● Task material:
+ + +

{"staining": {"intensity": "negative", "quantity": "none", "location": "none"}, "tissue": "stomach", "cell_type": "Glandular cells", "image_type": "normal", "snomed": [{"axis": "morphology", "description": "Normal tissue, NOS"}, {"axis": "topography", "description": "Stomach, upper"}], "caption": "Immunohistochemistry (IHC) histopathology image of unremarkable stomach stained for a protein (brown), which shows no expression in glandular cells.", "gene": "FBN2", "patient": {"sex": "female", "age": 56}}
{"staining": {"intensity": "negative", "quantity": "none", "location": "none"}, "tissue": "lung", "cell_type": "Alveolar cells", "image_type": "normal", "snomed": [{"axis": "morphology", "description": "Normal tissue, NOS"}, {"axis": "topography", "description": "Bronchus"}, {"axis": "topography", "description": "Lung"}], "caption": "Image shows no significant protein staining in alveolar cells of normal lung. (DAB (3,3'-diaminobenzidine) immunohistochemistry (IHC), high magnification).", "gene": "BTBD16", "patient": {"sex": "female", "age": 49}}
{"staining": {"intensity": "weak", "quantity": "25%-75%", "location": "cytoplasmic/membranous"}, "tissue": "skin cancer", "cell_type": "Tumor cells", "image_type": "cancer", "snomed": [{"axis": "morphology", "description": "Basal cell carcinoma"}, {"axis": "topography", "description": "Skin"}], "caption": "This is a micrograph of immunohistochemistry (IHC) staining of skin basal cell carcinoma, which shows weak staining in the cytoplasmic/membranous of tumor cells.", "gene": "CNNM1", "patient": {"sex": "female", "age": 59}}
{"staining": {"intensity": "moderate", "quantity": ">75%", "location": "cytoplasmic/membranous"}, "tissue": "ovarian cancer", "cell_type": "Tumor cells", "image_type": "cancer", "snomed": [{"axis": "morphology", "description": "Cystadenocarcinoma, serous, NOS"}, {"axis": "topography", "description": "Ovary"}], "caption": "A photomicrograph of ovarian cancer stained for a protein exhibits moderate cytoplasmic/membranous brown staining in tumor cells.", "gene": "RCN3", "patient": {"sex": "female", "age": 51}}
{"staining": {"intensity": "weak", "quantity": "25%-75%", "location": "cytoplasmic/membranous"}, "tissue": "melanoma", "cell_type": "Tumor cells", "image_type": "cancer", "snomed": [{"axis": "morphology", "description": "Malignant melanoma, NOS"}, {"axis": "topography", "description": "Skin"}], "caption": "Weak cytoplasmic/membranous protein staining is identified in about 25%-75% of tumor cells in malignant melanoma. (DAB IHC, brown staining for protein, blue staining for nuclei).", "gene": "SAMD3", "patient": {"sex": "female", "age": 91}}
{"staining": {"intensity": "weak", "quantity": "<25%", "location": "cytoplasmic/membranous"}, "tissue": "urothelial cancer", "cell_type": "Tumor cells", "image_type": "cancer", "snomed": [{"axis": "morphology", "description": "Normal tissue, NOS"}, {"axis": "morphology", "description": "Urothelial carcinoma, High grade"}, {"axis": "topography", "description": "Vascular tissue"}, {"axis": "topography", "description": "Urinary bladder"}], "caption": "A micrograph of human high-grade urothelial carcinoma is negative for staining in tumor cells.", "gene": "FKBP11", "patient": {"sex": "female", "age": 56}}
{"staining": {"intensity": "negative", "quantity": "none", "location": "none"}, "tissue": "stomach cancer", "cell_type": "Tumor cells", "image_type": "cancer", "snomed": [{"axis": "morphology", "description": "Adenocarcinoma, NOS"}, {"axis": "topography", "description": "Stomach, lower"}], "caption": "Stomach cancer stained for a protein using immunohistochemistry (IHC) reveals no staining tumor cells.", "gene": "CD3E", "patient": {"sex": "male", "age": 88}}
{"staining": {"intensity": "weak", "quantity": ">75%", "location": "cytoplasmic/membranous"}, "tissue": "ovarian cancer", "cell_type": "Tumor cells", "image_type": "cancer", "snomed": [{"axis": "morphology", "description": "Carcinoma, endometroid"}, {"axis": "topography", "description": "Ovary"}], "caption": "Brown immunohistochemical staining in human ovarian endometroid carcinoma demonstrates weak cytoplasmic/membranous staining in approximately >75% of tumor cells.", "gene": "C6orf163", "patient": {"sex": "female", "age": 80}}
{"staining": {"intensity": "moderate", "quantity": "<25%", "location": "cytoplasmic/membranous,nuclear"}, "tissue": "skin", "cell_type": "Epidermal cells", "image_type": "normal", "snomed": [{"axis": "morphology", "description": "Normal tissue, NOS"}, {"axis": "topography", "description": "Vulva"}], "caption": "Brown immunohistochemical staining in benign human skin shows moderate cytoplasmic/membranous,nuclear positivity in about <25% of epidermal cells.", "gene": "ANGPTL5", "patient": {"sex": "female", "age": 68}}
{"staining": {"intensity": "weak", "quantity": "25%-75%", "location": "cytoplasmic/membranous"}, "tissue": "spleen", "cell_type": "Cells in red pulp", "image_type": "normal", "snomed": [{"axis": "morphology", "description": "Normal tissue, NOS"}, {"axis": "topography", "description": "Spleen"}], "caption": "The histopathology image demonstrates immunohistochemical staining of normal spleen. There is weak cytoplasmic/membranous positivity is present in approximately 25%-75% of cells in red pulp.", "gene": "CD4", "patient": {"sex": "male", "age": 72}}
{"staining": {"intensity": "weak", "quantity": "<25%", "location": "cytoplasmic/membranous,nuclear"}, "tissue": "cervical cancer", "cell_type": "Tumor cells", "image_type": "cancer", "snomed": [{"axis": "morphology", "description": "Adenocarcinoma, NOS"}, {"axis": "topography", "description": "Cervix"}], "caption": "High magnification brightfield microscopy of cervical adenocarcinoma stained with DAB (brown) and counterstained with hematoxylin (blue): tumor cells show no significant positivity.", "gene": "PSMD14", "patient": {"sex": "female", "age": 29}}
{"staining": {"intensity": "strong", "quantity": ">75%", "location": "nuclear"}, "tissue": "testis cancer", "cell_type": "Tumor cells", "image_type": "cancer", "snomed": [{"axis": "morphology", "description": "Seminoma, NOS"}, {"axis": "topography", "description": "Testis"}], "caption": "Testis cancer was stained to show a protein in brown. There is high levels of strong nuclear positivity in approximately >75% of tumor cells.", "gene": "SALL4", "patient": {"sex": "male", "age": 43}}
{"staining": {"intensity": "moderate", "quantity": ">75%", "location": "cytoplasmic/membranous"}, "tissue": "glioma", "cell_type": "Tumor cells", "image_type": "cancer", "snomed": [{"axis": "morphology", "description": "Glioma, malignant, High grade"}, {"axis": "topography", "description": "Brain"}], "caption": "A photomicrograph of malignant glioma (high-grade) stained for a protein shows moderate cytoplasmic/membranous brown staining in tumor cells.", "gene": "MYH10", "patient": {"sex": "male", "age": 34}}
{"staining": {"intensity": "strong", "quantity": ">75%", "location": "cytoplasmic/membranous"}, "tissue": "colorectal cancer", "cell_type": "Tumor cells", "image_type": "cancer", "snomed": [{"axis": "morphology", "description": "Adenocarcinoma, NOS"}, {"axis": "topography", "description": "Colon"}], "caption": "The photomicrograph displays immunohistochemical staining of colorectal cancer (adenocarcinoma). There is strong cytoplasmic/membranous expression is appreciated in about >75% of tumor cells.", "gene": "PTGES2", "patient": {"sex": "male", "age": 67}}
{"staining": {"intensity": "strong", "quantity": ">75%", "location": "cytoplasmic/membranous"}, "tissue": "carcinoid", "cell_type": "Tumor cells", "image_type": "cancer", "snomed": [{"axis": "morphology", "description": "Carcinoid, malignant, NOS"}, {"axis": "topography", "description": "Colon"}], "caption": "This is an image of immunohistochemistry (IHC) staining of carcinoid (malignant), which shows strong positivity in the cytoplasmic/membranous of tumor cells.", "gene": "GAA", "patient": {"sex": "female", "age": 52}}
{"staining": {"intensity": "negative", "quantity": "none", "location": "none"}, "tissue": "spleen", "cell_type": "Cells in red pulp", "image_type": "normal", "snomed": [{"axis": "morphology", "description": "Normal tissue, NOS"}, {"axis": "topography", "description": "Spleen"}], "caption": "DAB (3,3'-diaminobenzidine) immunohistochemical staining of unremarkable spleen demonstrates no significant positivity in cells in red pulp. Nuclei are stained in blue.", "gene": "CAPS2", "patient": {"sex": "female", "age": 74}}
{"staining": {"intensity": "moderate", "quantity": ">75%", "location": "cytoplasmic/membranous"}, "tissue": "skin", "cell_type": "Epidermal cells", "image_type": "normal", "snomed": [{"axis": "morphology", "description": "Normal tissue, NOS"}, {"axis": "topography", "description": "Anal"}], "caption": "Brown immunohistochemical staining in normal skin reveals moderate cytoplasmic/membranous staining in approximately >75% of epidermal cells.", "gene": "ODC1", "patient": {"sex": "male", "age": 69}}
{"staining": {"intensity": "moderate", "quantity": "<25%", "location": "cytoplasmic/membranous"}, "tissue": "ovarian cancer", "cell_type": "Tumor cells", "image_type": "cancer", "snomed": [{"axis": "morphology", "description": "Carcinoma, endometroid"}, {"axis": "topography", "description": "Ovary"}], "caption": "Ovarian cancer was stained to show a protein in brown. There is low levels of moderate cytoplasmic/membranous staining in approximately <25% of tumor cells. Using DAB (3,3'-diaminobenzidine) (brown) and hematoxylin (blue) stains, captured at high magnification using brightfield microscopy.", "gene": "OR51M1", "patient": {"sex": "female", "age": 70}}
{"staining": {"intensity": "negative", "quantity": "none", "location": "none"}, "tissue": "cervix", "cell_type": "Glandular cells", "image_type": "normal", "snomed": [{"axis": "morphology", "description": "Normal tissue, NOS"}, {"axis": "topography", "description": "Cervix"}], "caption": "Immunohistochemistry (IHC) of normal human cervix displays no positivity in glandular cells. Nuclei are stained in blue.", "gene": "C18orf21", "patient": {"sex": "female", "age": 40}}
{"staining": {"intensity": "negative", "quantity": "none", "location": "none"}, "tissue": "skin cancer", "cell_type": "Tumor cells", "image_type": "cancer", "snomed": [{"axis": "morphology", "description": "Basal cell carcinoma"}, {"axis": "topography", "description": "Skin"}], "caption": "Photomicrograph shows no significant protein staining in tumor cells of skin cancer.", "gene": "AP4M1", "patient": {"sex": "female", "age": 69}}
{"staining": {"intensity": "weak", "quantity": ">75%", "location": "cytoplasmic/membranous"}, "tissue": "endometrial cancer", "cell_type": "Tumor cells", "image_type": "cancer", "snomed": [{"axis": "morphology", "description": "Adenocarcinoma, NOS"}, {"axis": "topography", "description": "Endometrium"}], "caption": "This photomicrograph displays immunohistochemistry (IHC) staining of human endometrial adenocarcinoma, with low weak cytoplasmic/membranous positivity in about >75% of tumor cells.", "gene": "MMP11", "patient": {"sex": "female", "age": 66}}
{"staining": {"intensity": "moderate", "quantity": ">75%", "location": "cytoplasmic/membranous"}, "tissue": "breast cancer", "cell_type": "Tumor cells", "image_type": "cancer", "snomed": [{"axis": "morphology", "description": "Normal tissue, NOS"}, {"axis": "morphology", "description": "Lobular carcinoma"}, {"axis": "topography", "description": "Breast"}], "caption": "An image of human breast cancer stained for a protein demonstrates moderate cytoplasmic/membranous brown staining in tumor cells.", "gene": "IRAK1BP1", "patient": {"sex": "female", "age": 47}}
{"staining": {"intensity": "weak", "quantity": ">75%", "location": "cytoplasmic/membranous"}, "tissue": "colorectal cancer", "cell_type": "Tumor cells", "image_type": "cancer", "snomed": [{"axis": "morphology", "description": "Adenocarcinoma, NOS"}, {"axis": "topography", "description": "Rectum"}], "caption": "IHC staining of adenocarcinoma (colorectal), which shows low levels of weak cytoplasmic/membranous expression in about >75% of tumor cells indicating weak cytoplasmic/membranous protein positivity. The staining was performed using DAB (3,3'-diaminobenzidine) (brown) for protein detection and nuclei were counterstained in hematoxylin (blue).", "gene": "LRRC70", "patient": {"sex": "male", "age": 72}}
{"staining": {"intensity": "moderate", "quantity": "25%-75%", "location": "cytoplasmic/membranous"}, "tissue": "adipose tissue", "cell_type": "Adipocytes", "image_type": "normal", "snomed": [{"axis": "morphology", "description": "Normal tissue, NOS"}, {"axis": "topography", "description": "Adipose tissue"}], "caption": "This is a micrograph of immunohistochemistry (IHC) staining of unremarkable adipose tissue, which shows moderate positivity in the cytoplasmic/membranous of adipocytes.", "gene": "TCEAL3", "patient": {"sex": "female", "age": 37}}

+ + +

● What you need to do: Could you transcribe the entries exactly, from the first line through the line containing "staining in alveolar", and give nothing more?

● Written answer:
{"staining": {"intensity": "negative", "quantity": "none", "location": "none"}, "tissue": "stomach", "cell_type": "Glandular cells", "image_type": "normal", "snomed": [{"axis": "morphology", "description": "Normal tissue, NOS"}, {"axis": "topography", "description": "Stomach, upper"}], "caption": "Immunohistochemistry (IHC) histopathology image of unremarkable stomach stained for a protein (brown), which shows no expression in glandular cells.", "gene": "FBN2", "patient": {"sex": "female", "age": 56}}
{"staining": {"intensity": "negative", "quantity": "none", "location": "none"}, "tissue": "lung", "cell_type": "Alveolar cells", "image_type": "normal", "snomed": [{"axis": "morphology", "description": "Normal tissue, NOS"}, {"axis": "topography", "description": "Bronchus"}, {"axis": "topography", "description": "Lung"}], "caption": "Image shows no significant protein staining in alveolar cells of normal lung. (DAB (3,3'-diaminobenzidine) immunohistochemistry (IHC), high magnification).", "gene": "BTBD16", "patient": {"sex": "female", "age": 49}}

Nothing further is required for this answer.